Exercise
Each entry must be output once more without any change.
[[ Source information open ]]
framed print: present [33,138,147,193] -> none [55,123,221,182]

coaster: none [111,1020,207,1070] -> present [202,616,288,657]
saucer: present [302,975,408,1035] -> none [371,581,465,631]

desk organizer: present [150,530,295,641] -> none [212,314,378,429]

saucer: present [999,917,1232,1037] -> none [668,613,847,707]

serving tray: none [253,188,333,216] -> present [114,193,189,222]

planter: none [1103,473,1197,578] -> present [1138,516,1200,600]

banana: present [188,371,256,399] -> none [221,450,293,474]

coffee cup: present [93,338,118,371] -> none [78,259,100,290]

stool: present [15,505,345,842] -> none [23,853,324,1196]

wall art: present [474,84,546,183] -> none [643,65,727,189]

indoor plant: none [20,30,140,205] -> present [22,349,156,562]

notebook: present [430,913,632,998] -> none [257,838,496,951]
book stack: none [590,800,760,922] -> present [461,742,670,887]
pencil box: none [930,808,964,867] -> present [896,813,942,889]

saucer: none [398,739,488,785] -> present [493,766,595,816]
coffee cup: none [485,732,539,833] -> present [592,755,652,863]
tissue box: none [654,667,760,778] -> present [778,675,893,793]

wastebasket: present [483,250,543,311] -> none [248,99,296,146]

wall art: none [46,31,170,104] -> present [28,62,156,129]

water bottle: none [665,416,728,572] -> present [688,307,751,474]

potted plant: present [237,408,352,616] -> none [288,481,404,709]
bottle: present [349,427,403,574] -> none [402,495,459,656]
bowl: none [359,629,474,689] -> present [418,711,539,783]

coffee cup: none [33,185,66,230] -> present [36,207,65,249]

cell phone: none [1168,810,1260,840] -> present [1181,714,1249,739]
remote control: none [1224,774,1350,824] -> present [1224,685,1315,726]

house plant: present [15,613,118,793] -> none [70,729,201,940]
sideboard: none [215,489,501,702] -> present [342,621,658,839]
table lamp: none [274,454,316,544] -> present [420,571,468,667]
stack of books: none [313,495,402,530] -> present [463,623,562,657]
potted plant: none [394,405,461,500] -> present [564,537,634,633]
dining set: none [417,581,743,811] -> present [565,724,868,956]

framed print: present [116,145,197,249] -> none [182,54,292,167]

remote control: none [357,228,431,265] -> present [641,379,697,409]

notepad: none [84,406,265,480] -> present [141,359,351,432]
[[ Source information closed ]]
Answer for this exercise
framed print: present [33,138,147,193] -> none [55,123,221,182]

coaster: none [111,1020,207,1070] -> present [202,616,288,657]
saucer: present [302,975,408,1035] -> none [371,581,465,631]

desk organizer: present [150,530,295,641] -> none [212,314,378,429]

saucer: present [999,917,1232,1037] -> none [668,613,847,707]

serving tray: none [253,188,333,216] -> present [114,193,189,222]

planter: none [1103,473,1197,578] -> present [1138,516,1200,600]

banana: present [188,371,256,399] -> none [221,450,293,474]

coffee cup: present [93,338,118,371] -> none [78,259,100,290]

stool: present [15,505,345,842] -> none [23,853,324,1196]

wall art: present [474,84,546,183] -> none [643,65,727,189]

indoor plant: none [20,30,140,205] -> present [22,349,156,562]

notebook: present [430,913,632,998] -> none [257,838,496,951]
book stack: none [590,800,760,922] -> present [461,742,670,887]
pencil box: none [930,808,964,867] -> present [896,813,942,889]

saucer: none [398,739,488,785] -> present [493,766,595,816]
coffee cup: none [485,732,539,833] -> present [592,755,652,863]
tissue box: none [654,667,760,778] -> present [778,675,893,793]

wastebasket: present [483,250,543,311] -> none [248,99,296,146]

wall art: none [46,31,170,104] -> present [28,62,156,129]

water bottle: none [665,416,728,572] -> present [688,307,751,474]

potted plant: present [237,408,352,616] -> none [288,481,404,709]
bottle: present [349,427,403,574] -> none [402,495,459,656]
bowl: none [359,629,474,689] -> present [418,711,539,783]

coffee cup: none [33,185,66,230] -> present [36,207,65,249]

cell phone: none [1168,810,1260,840] -> present [1181,714,1249,739]
remote control: none [1224,774,1350,824] -> present [1224,685,1315,726]

house plant: present [15,613,118,793] -> none [70,729,201,940]
sideboard: none [215,489,501,702] -> present [342,621,658,839]
table lamp: none [274,454,316,544] -> present [420,571,468,667]
stack of books: none [313,495,402,530] -> present [463,623,562,657]
potted plant: none [394,405,461,500] -> present [564,537,634,633]
dining set: none [417,581,743,811] -> present [565,724,868,956]

framed print: present [116,145,197,249] -> none [182,54,292,167]

remote control: none [357,228,431,265] -> present [641,379,697,409]

notepad: none [84,406,265,480] -> present [141,359,351,432]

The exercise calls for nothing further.